Intervention de Pascal Brindeau

Séance en hémicycle du mardi 5 mars 2019 à 15h00
Débat en vue du conseil européen des 21 et 22 mars 2019

Photo issue du site de l'Assemblée nationale ou de WikipediaPascal Brindeau :

On peut s'interroger sur le hasard, et sur l'occasion choisie par le groupe majoritaire pour inscrire à l'ordre du jour de nos travaux ce débat sur l'agenda du conseil européen des 21 et 22 mars prochains. Mais ils nous donnent l'occasion, à nous, parlementaires français, de nous saisir du débat sur ces grandes questions européennes, et d'exercer notre mission de contrôle de l'action de l'exécutif.

Au-delà de l'ordre du jour établi – qui ne comporte pas, comme cela a été dit, les principaux points d'actualité qui devraient être en discussion à cet échelon – , je voudrais que nous revenions sur deux sujets d'actualité majeurs.

Le premier d'entre eux, déjà évoqué par mes collègues, est la perspective du Brexit : nous sommes en effet aujourd'hui à quelque vingt-quatre jours de la sortie du Royaume-Uni de l'Union européenne. C'est du moins le calendrier que prévoit actuellement l'application des traités. Pourtant, à mesure que le Brexit sans accord approche, les inquiétudes et les interrogations sur les voies et les moyens de sa mise en oeuvre ne cessent de croître, du côté anglais, bien sûr, mais aussi du côté européen, et cette situation nous interpelle nécessairement, en tant que Français.

Cette perspective ravive même des tensions que l'on croyait définitivement disparues en Irlande : que se passerait-il si, demain, une frontière devait à nouveau séparer l'Irlande du Nord et la République d'Irlande ?

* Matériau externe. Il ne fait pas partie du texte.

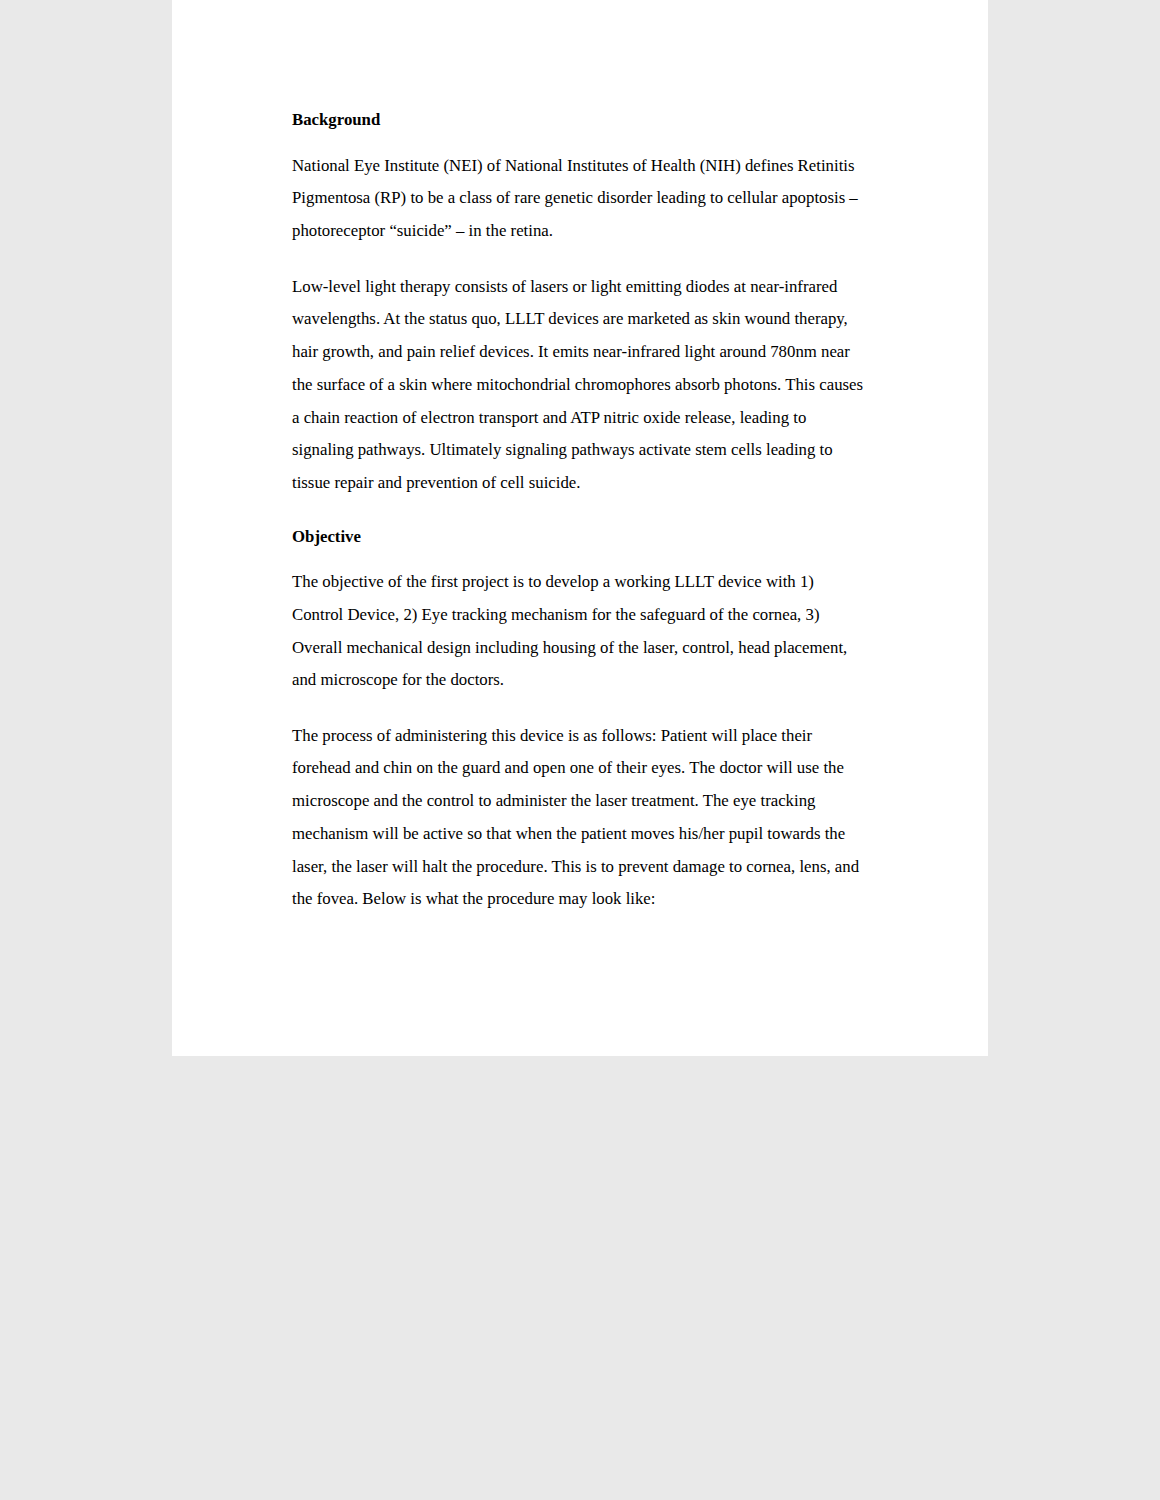Background
National Eye Institute (NEI) of National Institutes of Health (NIH) defines Retinitis Pigmentosa (RP) to be a class of rare genetic disorder leading to cellular apoptosis – photoreceptor “suicide” – in the retina.
Low-level light therapy consists of lasers or light emitting diodes at near-infrared wavelengths. At the status quo, LLLT devices are marketed as skin wound therapy, hair growth, and pain relief devices. It emits near-infrared light around 780nm near the surface of a skin where mitochondrial chromophores absorb photons. This causes a chain reaction of electron transport and ATP nitric oxide release, leading to signaling pathways. Ultimately signaling pathways activate stem cells leading to tissue repair and prevention of cell suicide.
Objective
The objective of the first project is to develop a working LLLT device with 1) Control Device, 2) Eye tracking mechanism for the safeguard of the cornea, 3) Overall mechanical design including housing of the laser, control, head placement, and microscope for the doctors.
The process of administering this device is as follows: Patient will place their forehead and chin on the guard and open one of their eyes. The doctor will use the microscope and the control to administer the laser treatment. The eye tracking mechanism will be active so that when the patient moves his/her pupil towards the laser, the laser will halt the procedure. This is to prevent damage to cornea, lens, and the fovea. Below is what the procedure may look like: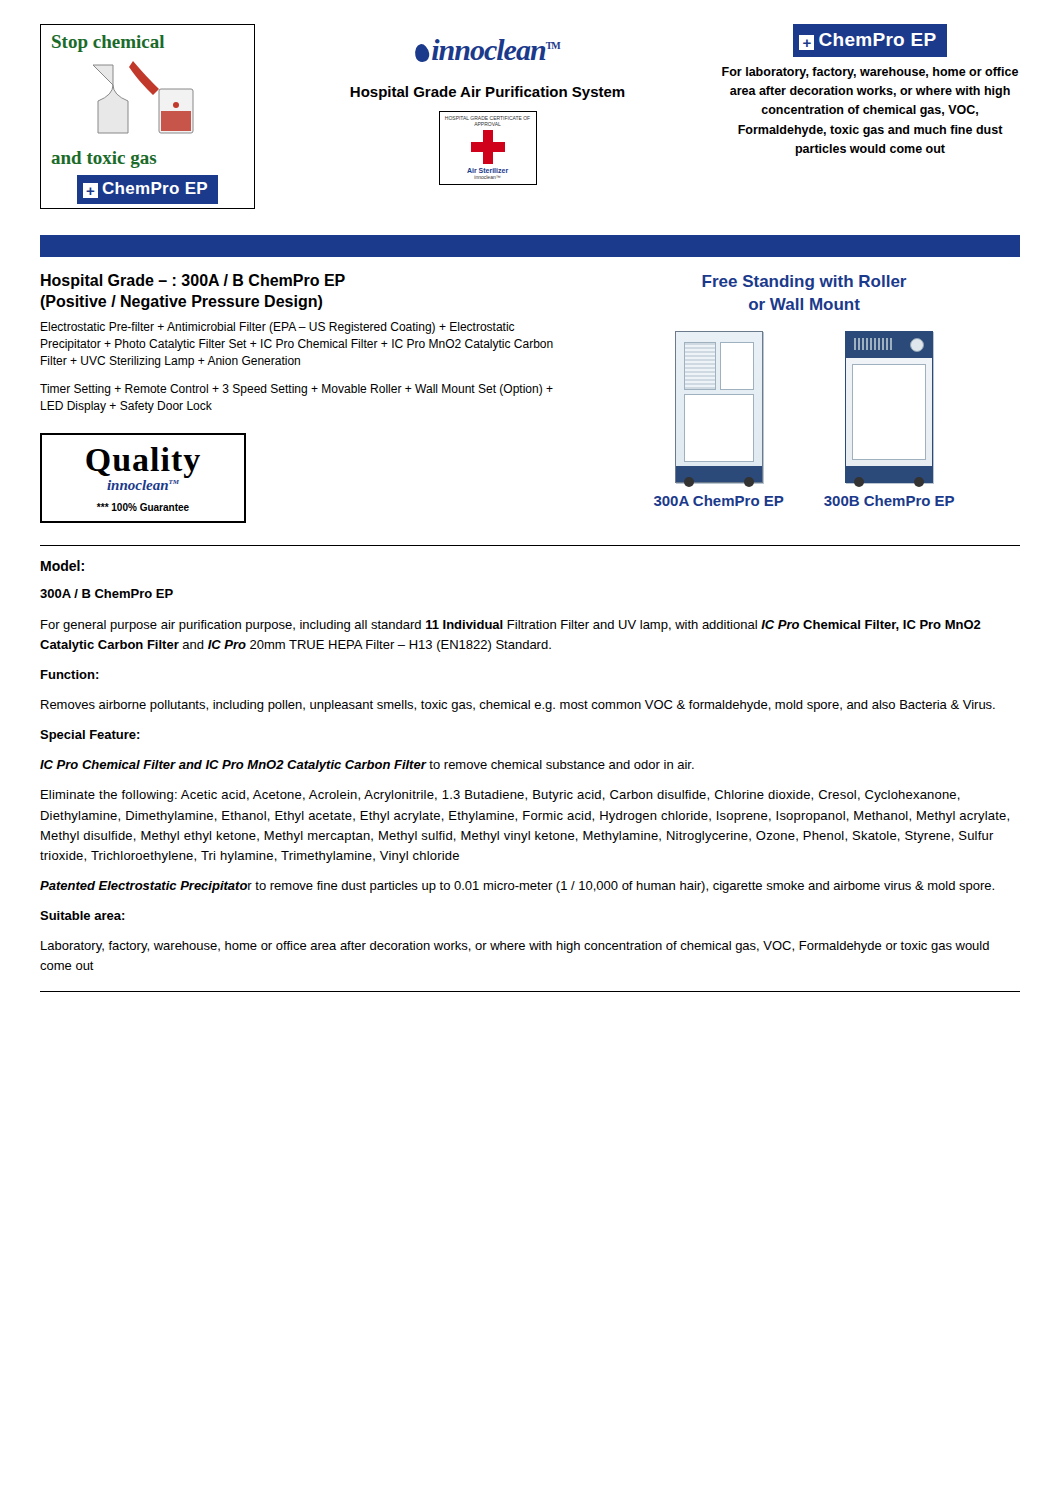Stop chemical
and toxic gas
+ChemPro EP
innocleanTM
Hospital Grade Air Purification System
HOSPITAL GRADE CERTIFICATE OF APPROVAL
Air Sterilizer
innoclean™
+ChemPro EP
For laboratory, factory, warehouse, home or office area after decoration works, or where with high concentration of chemical gas, VOC, Formaldehyde, toxic gas and much fine dust particles would come out
Hospital Grade – : 300A / B ChemPro EP
(Positive / Negative Pressure Design)
Electrostatic Pre-filter + Antimicrobial Filter (EPA – US Registered Coating) + Electrostatic Precipitator + Photo Catalytic Filter Set + IC Pro Chemical Filter + IC Pro MnO2 Catalytic Carbon Filter + UVC Sterilizing Lamp + Anion Generation
Timer Setting + Remote Control + 3 Speed Setting + Movable Roller + Wall Mount Set (Option) + LED Display + Safety Door Lock
Quality
innocleanTM
*** 100% Guarantee
Free Standing with Roller
or Wall Mount
300A ChemPro EP
300B ChemPro EP
Model:
300A / B ChemPro EP
For general purpose air purification purpose, including all standard 11 Individual Filtration Filter and UV lamp, with additional IC Pro Chemical Filter, IC Pro MnO2 Catalytic Carbon Filter and IC Pro 20mm TRUE HEPA Filter – H13 (EN1822) Standard.
Function:
Removes airborne pollutants, including pollen, unpleasant smells, toxic gas, chemical e.g. most common VOC & formaldehyde, mold spore, and also Bacteria & Virus.
Special Feature:
IC Pro Chemical Filter and IC Pro MnO2 Catalytic Carbon Filter to remove chemical substance and odor in air.
Eliminate the following: Acetic acid, Acetone, Acrolein, Acrylonitrile, 1.3 Butadiene, Butyric acid, Carbon disulfide, Chlorine dioxide, Cresol, Cyclohexanone, Diethylamine, Dimethylamine, Ethanol, Ethyl acetate, Ethyl acrylate, Ethylamine, Formic acid, Hydrogen chloride, Isoprene, Isopropanol, Methanol, Methyl acrylate, Methyl disulfide, Methyl ethyl ketone, Methyl mercaptan, Methyl sulfid, Methyl vinyl ketone, Methylamine, Nitroglycerine, Ozone, Phenol, Skatole, Styrene, Sulfur trioxide, Trichloroethylene, Tri hylamine, Trimethylamine, Vinyl chloride
Patented Electrostatic Precipitator to remove fine dust particles up to 0.01 micro-meter (1 / 10,000 of human hair), cigarette smoke and airbome virus & mold spore.
Suitable area:
Laboratory, factory, warehouse, home or office area after decoration works, or where with high concentration of chemical gas, VOC, Formaldehyde or toxic gas would come out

Malgré les efforts déployés depuis dix-sept mois par le négociateur de l'Union européenne, Michel Barnier, dont je tiens à saluer le travail, l'accord intervenu avec le Royaume-Uni n'a pas été validé, à ce jour, par le Parlement britannique. L'hypothèse, presque inimaginable à l'issue du référendum anglais en faveur de la sortie de l'Union, d'un « no deal » est aujourd'hui une réalité.

Les conséquences d'une telle situation, sans solutions vraiment connues à ce jour, comportent évidemment des risques majeurs pour le Royaume-Uni comme pour l'Union Européenne, dont la France, au plan commercial, économique, social et même au plan diplomatique.

Illustration de ce malaise : la vidéo publiée récemment par le président d'Airbus, qui menace de quitter la Grande-Bretagne si aucun accord n'est trouvé, alors que le groupe représente 14 000 emplois dans le pays. De même, plusieurs grands groupes internationaux, comme Sony, envisagent de déménager leur siège de Londres.

Pensons aussi à nos pêcheurs bretons, dont l'activité en mer du Nord est en danger, en l'absence d'une nouvelle réglementation post-Brexit. Pensons à la vie quotidienne d'un grand nombre de nos compatriotes qui vivent et travaillent actuellement en Angleterre, et à celle des ressortissants britanniques qui vivent et travaillent en France : elles peuvent, demain, être durement affectées.

Interrogé sur l'actualité par de nombreux parlementaires, le Premier ministre a toujours répondu que l'Union européenne et la France devaient se tenir prêtes à toutes les hypothèses, et que les voies d'un délai supplémentaire, ou d'un possible nouvel accord, n'étaient pas fermées. Qu'en est-il, à trois semaines de l'échéance ?

Qu'en est-il, plus largement, des initiatives que la France peut et doit prendre pour relancer un fonctionnement plus efficace de l'Union européenne, un fonctionnement plus compréhensible par nos concitoyens, et plus conforme à l'intérêt des États et des peuples européens ?

Le deuxième sujet d'actualité qui me semble devoir être abordé, dès lors qu'il s'agit de l'ordre du jour du Conseil européen, c'est la taxation des GAFA et des multinationales implantées en Europe.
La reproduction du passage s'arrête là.